GIVEN INFORMATION =>
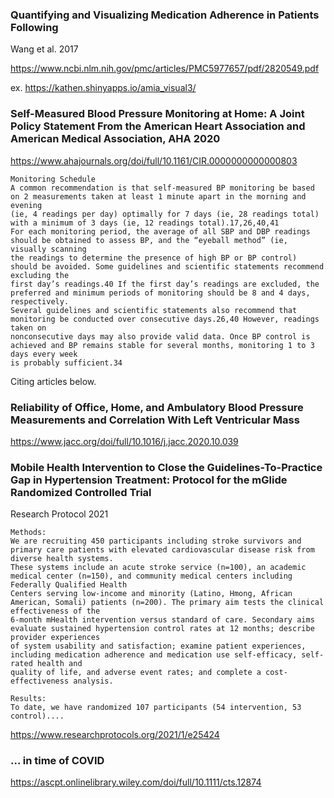 

### Quantifying and Visualizing Medication Adherence in Patients Following
Wang et al. 2017

https://www.ncbi.nlm.nih.gov/pmc/articles/PMC5977657/pdf/2820549.pdf

ex. https://kathen.shinyapps.io/amia_visual3/

### Self-Measured Blood Pressure Monitoring at Home: A Joint Policy Statement From the American Heart Association and American Medical Association, AHA 2020
https://www.ahajournals.org/doi/full/10.1161/CIR.0000000000000803

```
Monitoring Schedule
A common recommendation is that self-measured BP monitoring be based on 2 measurements taken at least 1 minute apart in the morning and evening
(ie, 4 readings per day) optimally for 7 days (ie, 28 readings total) with a minimum of 3 days (ie, 12 readings total).17,26,40,41 
For each monitoring period, the average of all SBP and DBP readings should be obtained to assess BP, and the “eyeball method” (ie, visually scanning 
the readings to determine the presence of high BP or BP control) should be avoided. Some guidelines and scientific statements recommend excluding the
first day’s readings.40 If the first day’s readings are excluded, the preferred and minimum periods of monitoring should be 8 and 4 days, respectively.
Several guidelines and scientific statements also recommend that monitoring be conducted over consecutive days.26,40 However, readings taken on 
nonconsecutive days may also provide valid data. Once BP control is achieved and BP remains stable for several months, monitoring 1 to 3 days every week
is probably sufficient.34
```


Citing articles below.

### Reliability of Office, Home, and Ambulatory Blood Pressure Measurements and Correlation With Left Ventricular Mass

https://www.jacc.org/doi/full/10.1016/j.jacc.2020.10.039



### Mobile Health Intervention to Close the Guidelines-To-Practice Gap in Hypertension Treatment: Protocol for the mGlide Randomized Controlled Trial

Research Protocol 2021
```
Methods:
We are recruiting 450 participants including stroke survivors and primary care patients with elevated cardiovascular disease risk from diverse health systems. 
These systems include an acute stroke service (n=100), an academic medical center (n=150), and community medical centers including Federally Qualified Health
Centers serving low-income and minority (Latino, Hmong, African American, Somali) patients (n=200). The primary aim tests the clinical effectiveness of the
6-month mHealth intervention versus standard of care. Secondary aims evaluate sustained hypertension control rates at 12 months; describe provider experiences
of system usability and satisfaction; examine patient experiences, including medication adherence and medication use self-efficacy, self-rated health and 
quality of life, and adverse event rates; and complete a cost-effectiveness analysis.

Results:
To date, we have randomized 107 participants (54 intervention, 53 control)....
```
https://www.researchprotocols.org/2021/1/e25424


### ... in time of COVID

https://ascpt.onlinelibrary.wiley.com/doi/full/10.1111/cts.12874

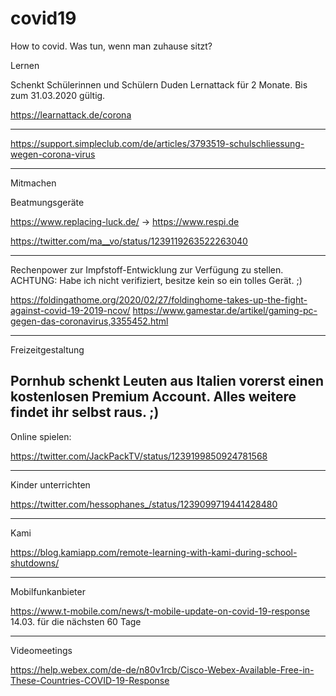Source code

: # covid19
How to covid. Was tun, wenn man zuhause sitzt?

Lernen

Schenkt Schülerinnen und Schülern Duden Lernattack für 2 Monate.
Bis zum 31.03.2020 gültig.

https://learnattack.de/corona

---

https://support.simpleclub.com/de/articles/3793519-schulschliessung-wegen-corona-virus

----------------------------------------------------
Mitmachen

Beatmungsgeräte

https://www.replacing-luck.de/ -> https://www.respi.de

https://twitter.com/ma__vo/status/1239119263522263040

---
Rechenpower zur Impfstoff-Entwicklung zur Verfügung zu stellen.
ACHTUNG: Habe ich nicht verifiziert, besitze kein so ein tolles Gerät. ;)

https://foldingathome.org/2020/02/27/foldinghome-takes-up-the-fight-against-covid-19-2019-ncov/
https://www.gamestar.de/artikel/gaming-pc-gegen-das-coronavirus,3355452.html

----------------------------------------------------
Freizeitgestaltung

Pornhub schenkt Leuten aus Italien vorerst einen kostenlosen Premium Account. 
Alles weitere findet ihr selbst raus. ;)
---
Online spielen:

https://twitter.com/JackPackTV/status/1239199850924781568

----------------------------------------------------
Kinder unterrichten

https://twitter.com/hessophanes_/status/1239099719441428480

---
Kami

https://blog.kamiapp.com/remote-learning-with-kami-during-school-shutdowns/

----------------------------------------------------

Mobilfunkanbieter

https://www.t-mobile.com/news/t-mobile-update-on-covid-19-response
14.03. für die nächsten 60 Tage

----------------------------------------------------

Videomeetings

https://help.webex.com/de-de/n80v1rcb/Cisco-Webex-Available-Free-in-These-Countries-COVID-19-Response

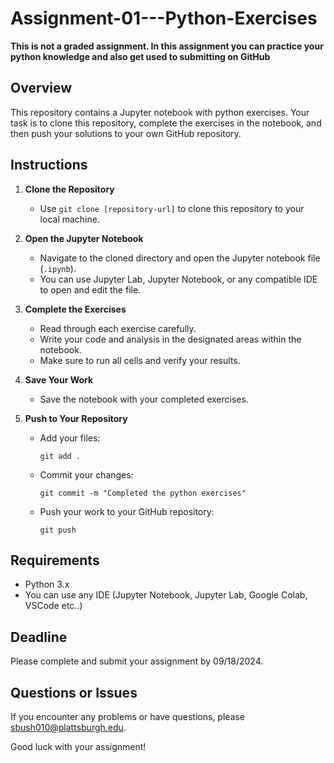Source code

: # Assignment-01---Python-Exercises

**This is not a graded assignment. In this assignment you can practice your python knowledge and also get used to submitting on GitHub**

## Overview

This repository contains a Jupyter notebook with python exercises. Your task is to clone this repository, complete the exercises in the notebook, and then push your solutions to your own GitHub repository.

## Instructions

1. **Clone the Repository**
   - Use `git clone [repository-url]` to clone this repository to your local machine.

2. **Open the Jupyter Notebook**
   - Navigate to the cloned directory and open the Jupyter notebook file (`.ipynb`).
   - You can use Jupyter Lab, Jupyter Notebook, or any compatible IDE to open and edit the file.

3. **Complete the Exercises**
   - Read through each exercise carefully.
   - Write your code and analysis in the designated areas within the notebook.
   - Make sure to run all cells and verify your results.

4. **Save Your Work**
   - Save the notebook with your completed exercises.

5. **Push to Your Repository**
   - Add your files:
     ```
     git add .
     ```
   - Commit your changes:
     ```
     git commit -m "Completed the python exercises"
     ```
   - Push your work to your GitHub repository:
     ```
     git push
     ```

## Requirements

- Python 3.x
- You can use any IDE (Jupyter Notebook, Jupyter Lab, Google Colab, VSCode etc..)

## Deadline

Please complete and submit your assignment by 09/18/2024.

## Questions or Issues

If you encounter any problems or have questions, please sbush010@plattsburgh.edu.

Good luck with your assignment!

TASK OBJECTIVE => All lines above containing the string "experiences" are to be collected.

RESPONSE =>
6-month mHealth intervention versus standard of care. Secondary aims evaluate sustained hypertension control rates at 12 months; describe provider experiences
of system usability and satisfaction; examine patient experiences, including medication adherence and medication use self-efficacy, self-rated health and 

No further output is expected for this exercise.